Survey of 225 C-suite or VP-level individuals (Source: Emerald Research)

The report highlights a growing tension between compliance and actual security. As one section states, “Security leaders are calling for stronger controls, faster remediation, and greater visibility into emerging AI risks.” Many now view cybersecurity as a strategic business issue rather than just a technical one.

Third-party tools remain the top concern, but generative AI is catching up. Nearly half of respondents say they are uneasy about AI-driven features and large language models. Boards are also taking note. Sixty-eight percent of security leaders say their board now sees the secure deployment of GenAI as a critical priority.

These worries are not hypothetical. Penetration tests of AI applications found that 32% had high-risk vulnerabilities. That is a higher rate of severe findings than in other categories of systems. The most common flaws were not unique to AI, but classic issues like SQL injection and stored cross-site scripting.

The complexity of software supply chains is also driving concern. Most organizations today rely on a mix of proprietary code, open-source components, and external services. Seventy-three percent of surveyed executives said they had received at least one notification of a supply chain vulnerability or incident in the past year. In response, 83% now face formal requirements to demonstrate vendor security, and more than half require pentesting and vulnerability reporting from suppliers.

These measures are also shaping customer relationships. “Seventy-four percent of security leaders believe regular, documented pentesting enhances credibility with clients and can offer a competitive edge in procurement.”

Penetration testing is no longer treated as a box to check. It has become a core element of enterprise security programs. Eighty-eight percent of security leaders now consider it vital. Over half say they use pentests to validate their own software. More than half also require third-party pentests before releasing software to customers.

The survey found that 49% plan to use pentesting to identify software supply chain vulnerabilities, and 44% intend to use it to uncover insider threats. The practice is being integrated across the development life cycle and procurement workflows.

Generative AI is emerging as a new and unpredictable risk. Sixty-six percent of respondents say GenAI helps attackers analyze data and evade defenses.

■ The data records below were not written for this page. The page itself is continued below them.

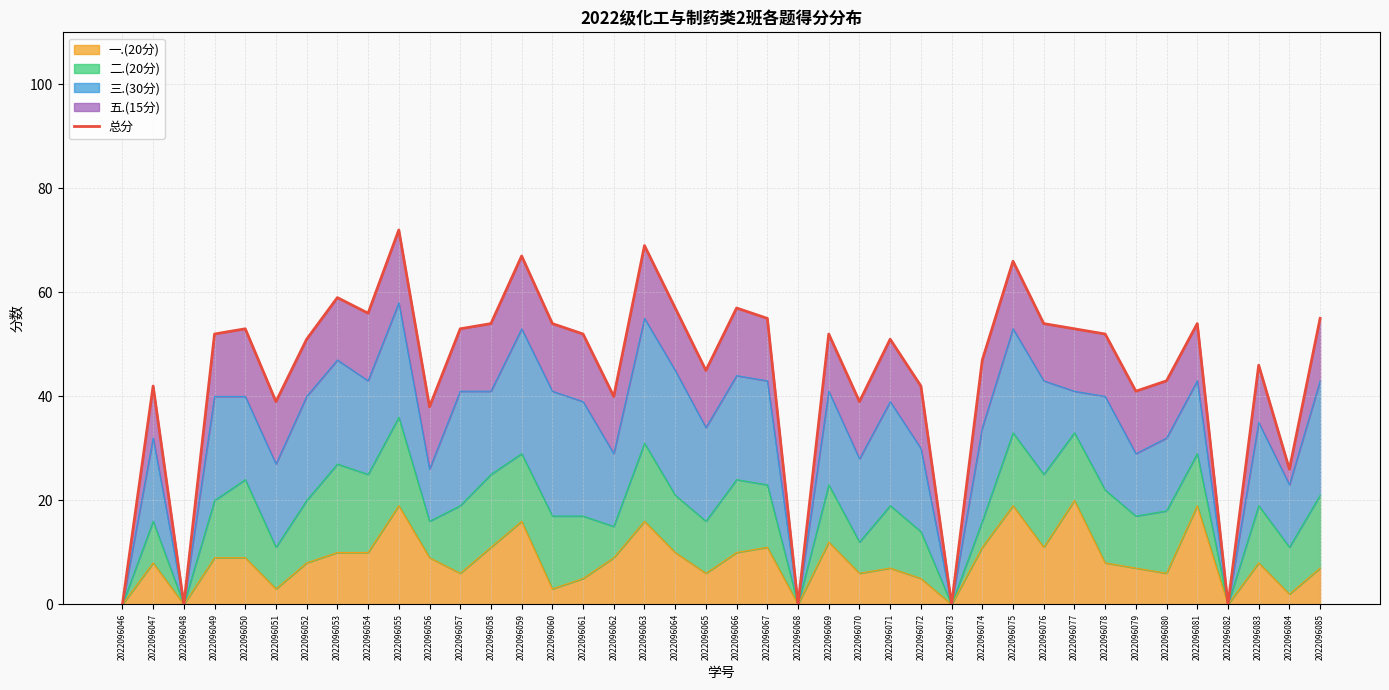

The chart shows a value of 35 at 2022096078. True or false?

False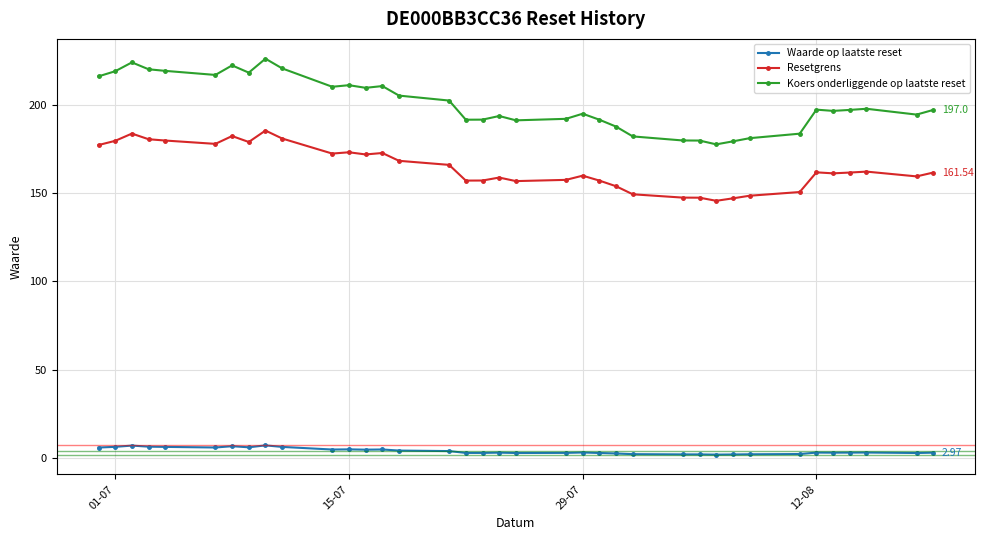

What is the value of the Waarde op laatste reset point at the 23rd from the left?

2.8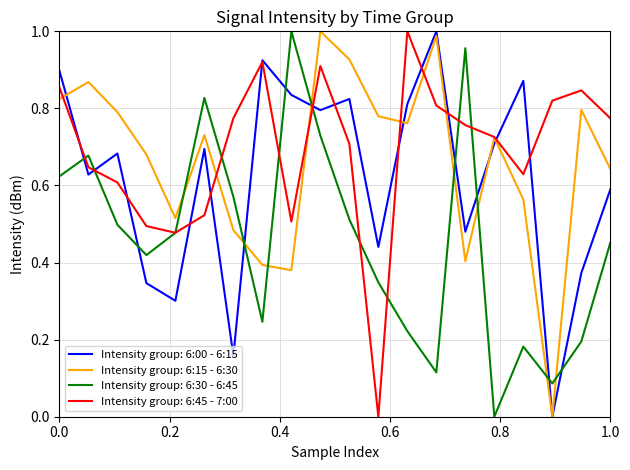

At how many categories does at least one series exceed 0?

20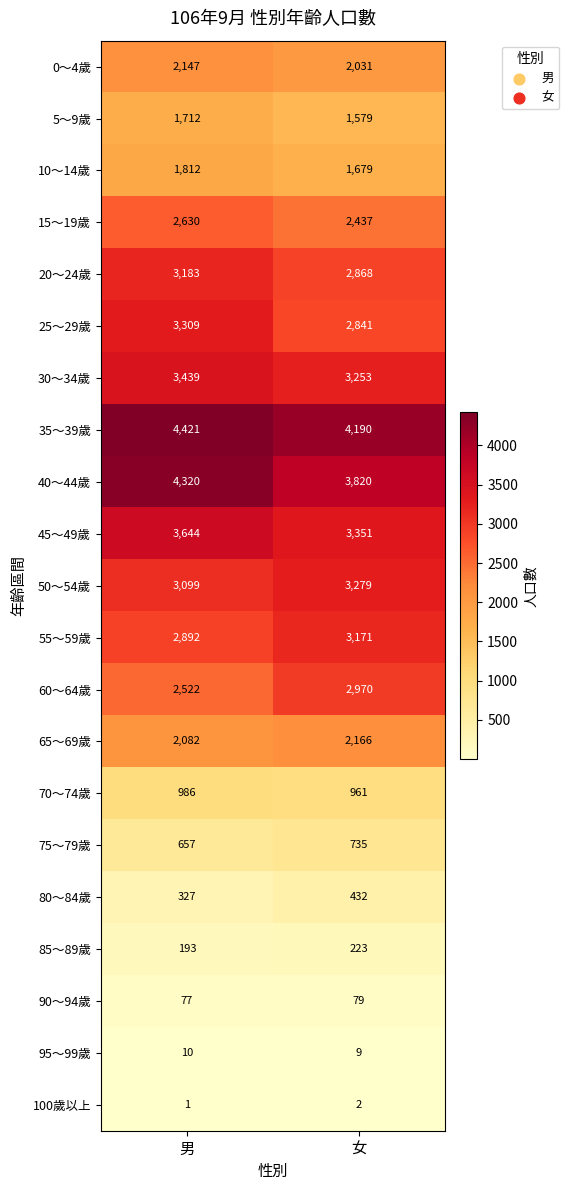

What value does the 10～14歲 series have at 男?

1812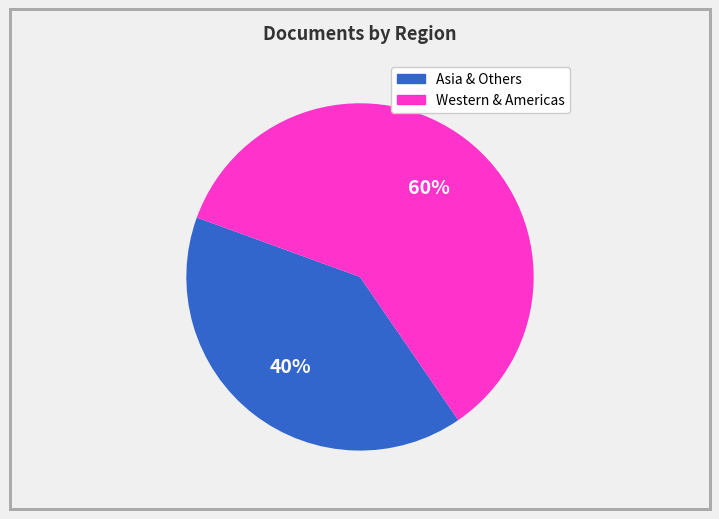

To the nearest percent, what is the difference between the largest and smallest slice percentages?

20%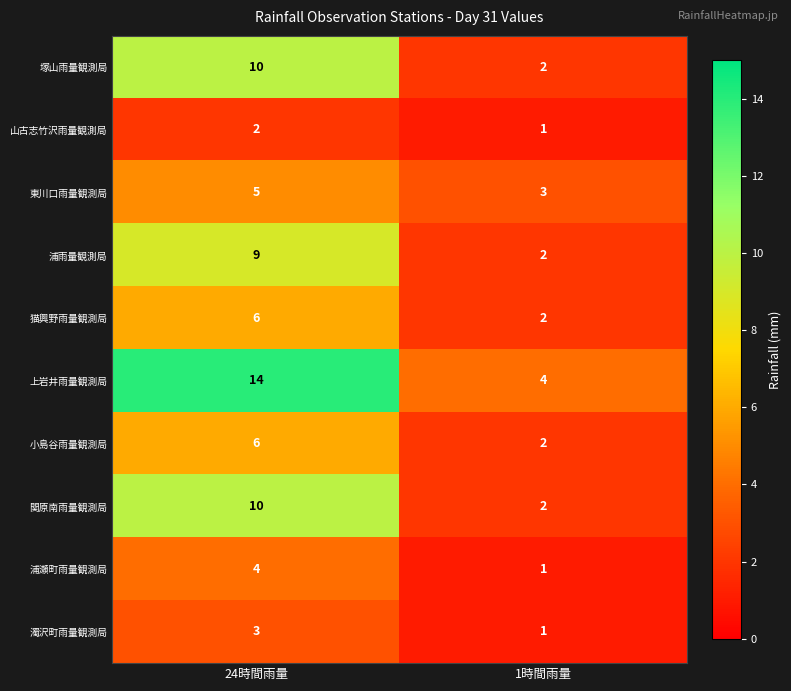

Which label corresponds to the largest value in the chart?

24時間雨量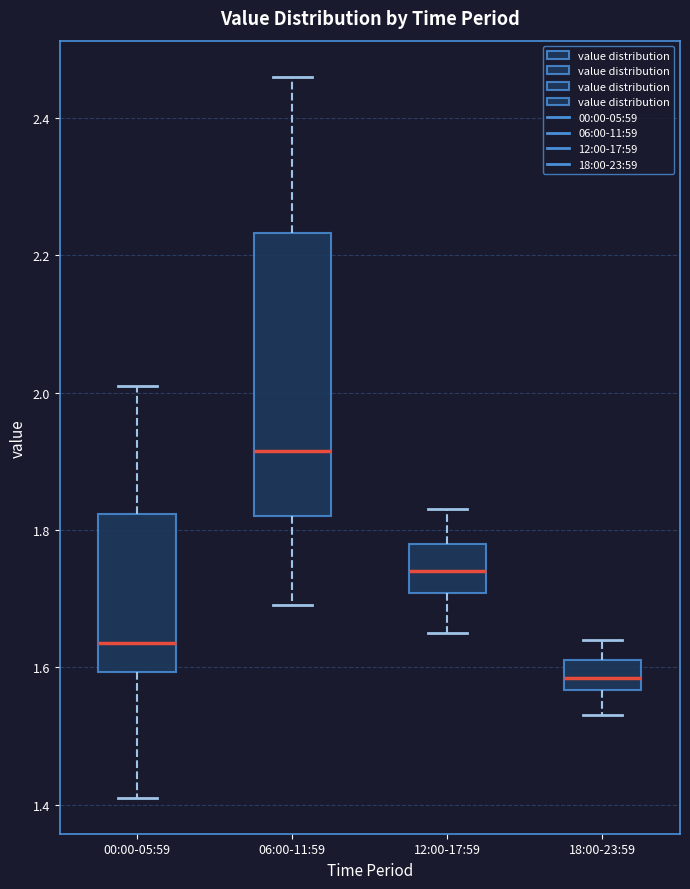

Where is the upper edge of the box for 12:00-17:59 on the y-axis? The values are not printed on the chart, so give them approximately, as read against the axis.

1.78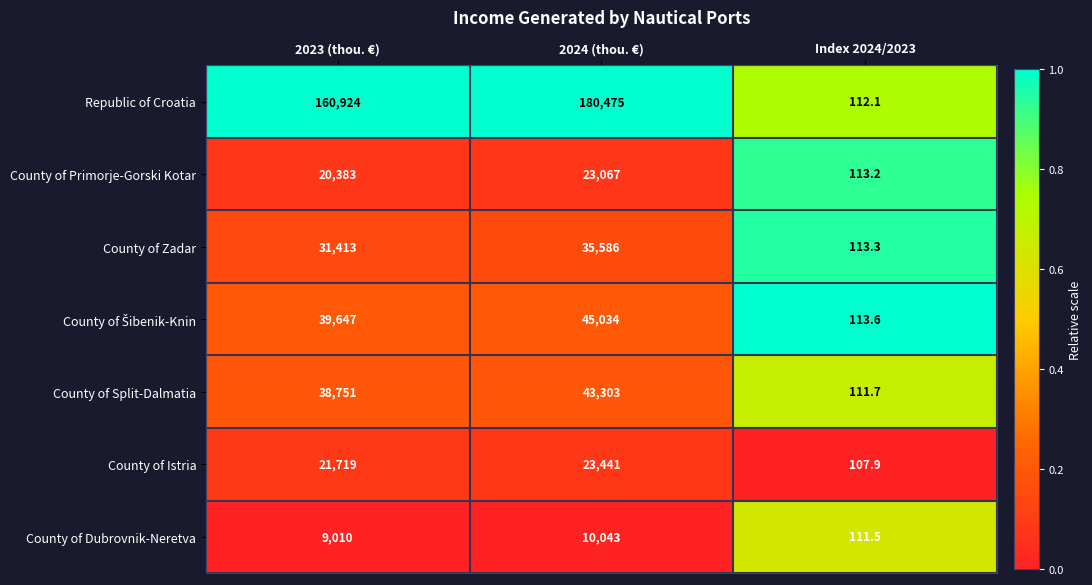

What is the difference between the maximum and second lowest values in the County of Istria series?

1722.0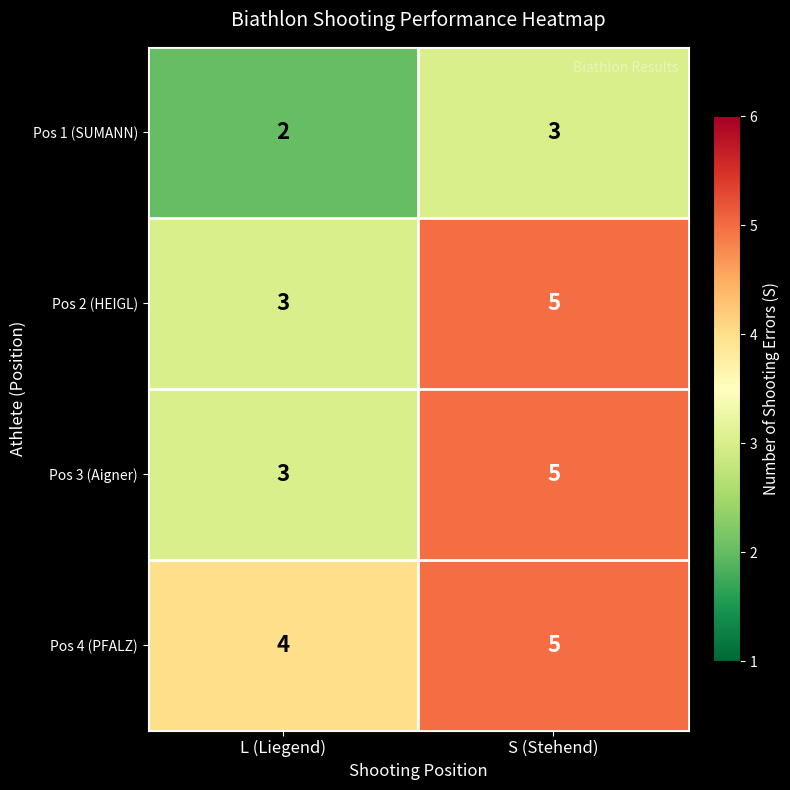

What is the approximate value of Pos 4 (PFALZ) at L (Liegend)?

4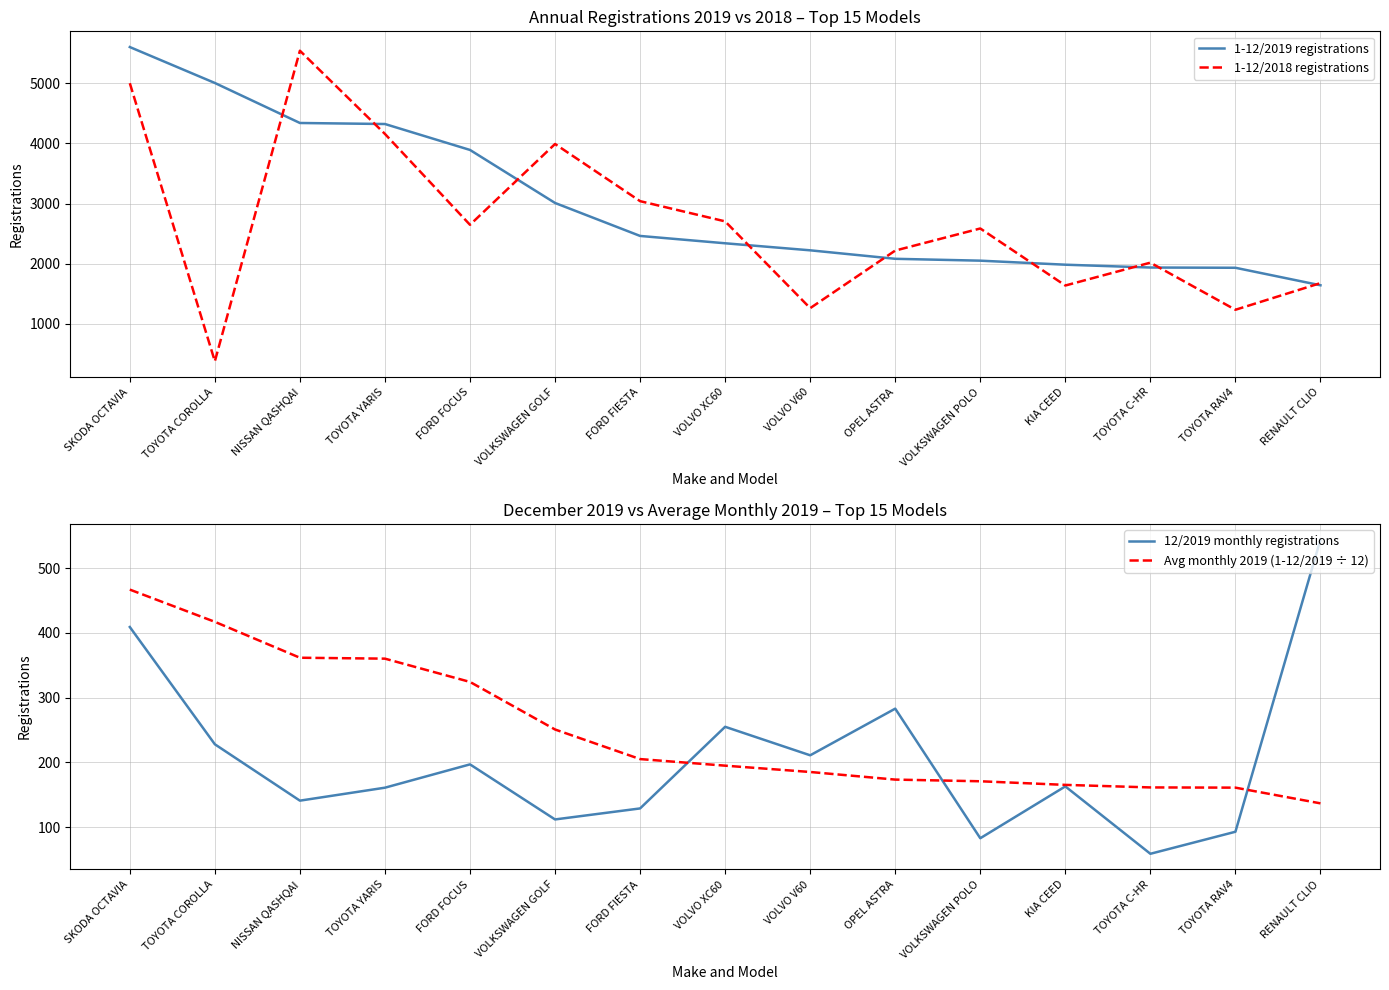

What is the average value of the 1-12/2018 registrations series?

2673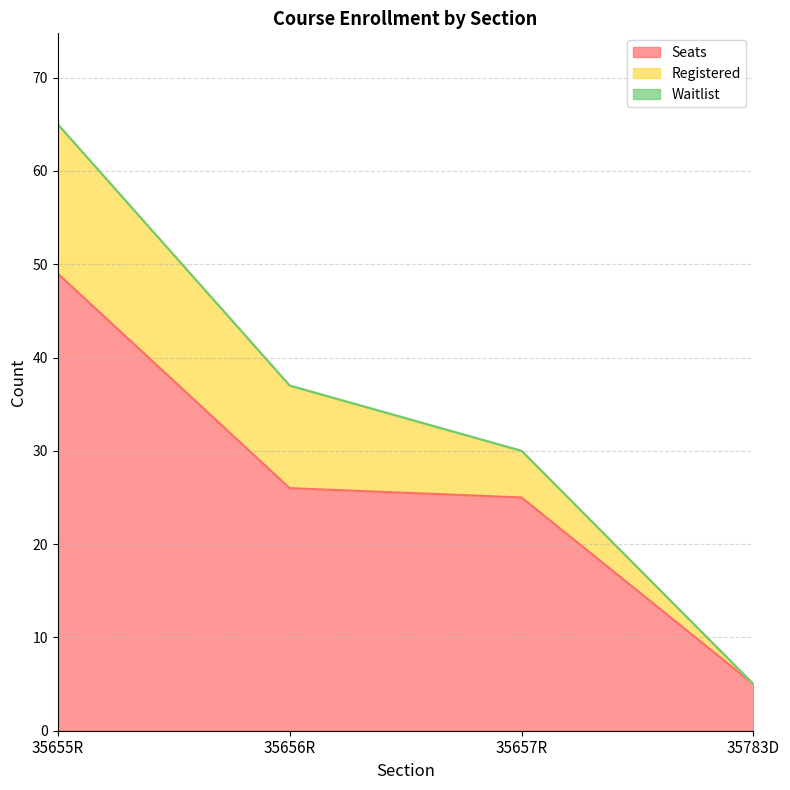

Reading left to right, extract all data points from this chart.

Seats: 35655R=49	35656R=26	35657R=25	35783D=5
Registered: 35655R=16	35656R=11	35657R=5	35783D=0
Waitlist: 35655R=0	35656R=0	35657R=0	35783D=0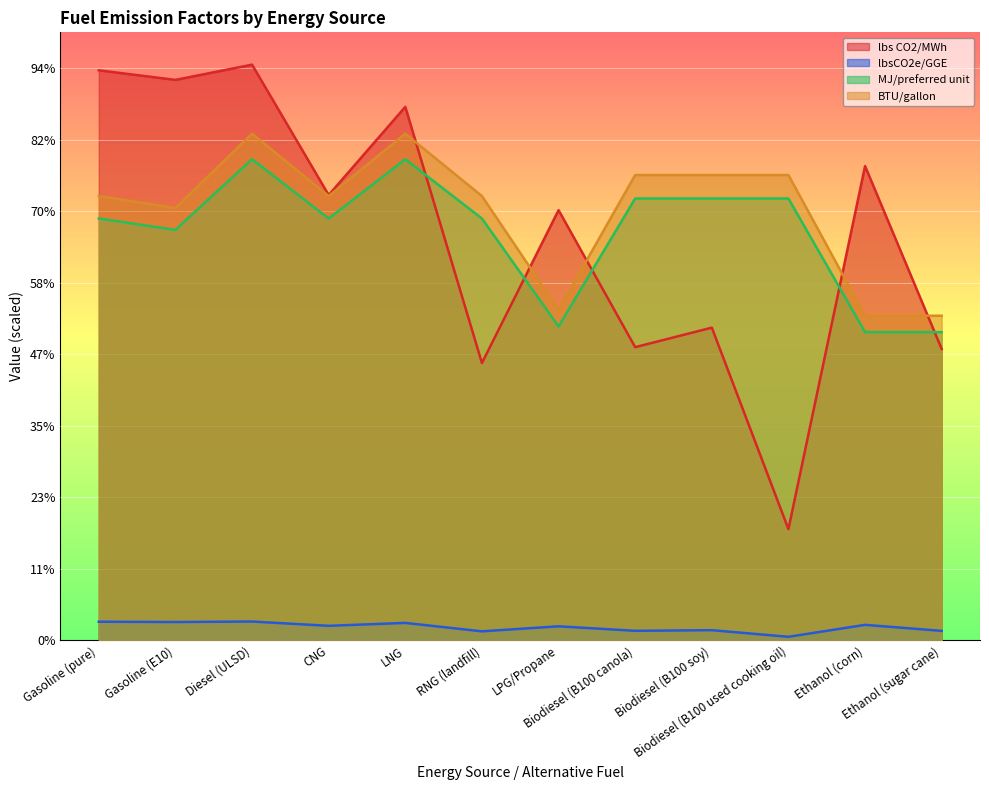

Which category has the highest value in the MJ/preferred unit series?

Diesel (ULSD)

More than half worry that AI can automate the entire attack lifecycle, and 62% are concerned that AI development tools may introduce hidden vulnerabilities into codebases.

Data protection sits at the center of these concerns. “Forty-four percent of leaders cite model poisoning and intellectual property theft as their most pressing GenAI-related risks.” Others cite training data leakage, unauthorized platform use, and bias in AI outputs. Despite the novelty of AI, the underlying issues still trace back to classic software security problems.

Security teams are calling for new tools and standards. Over half want dedicated tools to assess GenAI security before deployment. An equal number want guidance on how to use AI defensively. Forty-eight percent say they need frameworks to detect and respond to AI-generated attacks. As one section of the report states, “Without such guardrails, the promise of innovation may come at the expense of long-term security and brand reputation.”

CISOs are now being pushed toward a more offensive mindset. Many are embedding pentesting into vendor agreements and applying the same rigor to AI systems as to traditional infrastructure. One recommendation reads, “Make penetration testing a non-negotiable part of procurement and the entire software development life cycle.”